• Work request 1
List every cyclist named in the cycling excerpt.
• Work request 2
Return the part of the cycling excerpt from "Publicly, he starts" up to and including "grand tour team.", copied word for word.

A career domestique at U.S. Postal Service and CSC, Vande Velde cautiously transformed into a GC rider at Garmin in his first season in argyle. Vande Velde was comfortable in his previous role, having played a part in Lance Armstrong’s 1999 and 2001 Tour wins and grand tour podiums for Carlos Sastre and Roberto Heras. But Garmin’s TTT win to open the 2008 Giro — earning Vande Velde the first American maglia rosa in two decades — was his coming out party.
Publicly, he starts the Tour this year as a helper for his Canadian teammate, but as Sky found out in last year’s Vuelta a España, good legs can up-end any rider’s role in a grand tour team.
Tejay van Garderen (BMC Racing)
The 23-year-old Montana native goes into his second Tour de France in the service of leader Cadel Evans. This time, his BMC Racing team will be looking for him to gain valuable experience in the three-week trip around France as he matures into a future Tour contender. Van Garderen won the white jersey for best young rider at this year’s eight-day Paris-Nice stage race in March, and followed that up with fourth overall in the Amgen Tour of California in May, one placing better than 2011.

• Dataset section
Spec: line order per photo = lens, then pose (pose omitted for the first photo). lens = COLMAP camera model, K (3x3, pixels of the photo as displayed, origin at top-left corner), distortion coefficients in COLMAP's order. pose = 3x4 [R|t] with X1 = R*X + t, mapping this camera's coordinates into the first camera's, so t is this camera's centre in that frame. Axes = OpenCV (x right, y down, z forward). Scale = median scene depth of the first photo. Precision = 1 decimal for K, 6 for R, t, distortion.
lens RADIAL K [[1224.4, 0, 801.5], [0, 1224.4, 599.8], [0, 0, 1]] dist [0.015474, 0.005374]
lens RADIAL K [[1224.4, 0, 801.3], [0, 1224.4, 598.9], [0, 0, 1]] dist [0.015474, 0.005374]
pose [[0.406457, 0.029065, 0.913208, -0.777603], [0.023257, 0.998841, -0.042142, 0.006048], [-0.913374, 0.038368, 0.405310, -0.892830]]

• Task response 1
Vande Velde, Lance Armstrong, Carlos Sastre, Roberto Heras, Tejay van Garderen, Cadel Evans

• Task response 2
Publicly, he starts the Tour this year as a helper for his Canadian teammate, but as Sky found out in last year’s Vuelta a España, good legs can up-end any rider’s role in a grand tour team.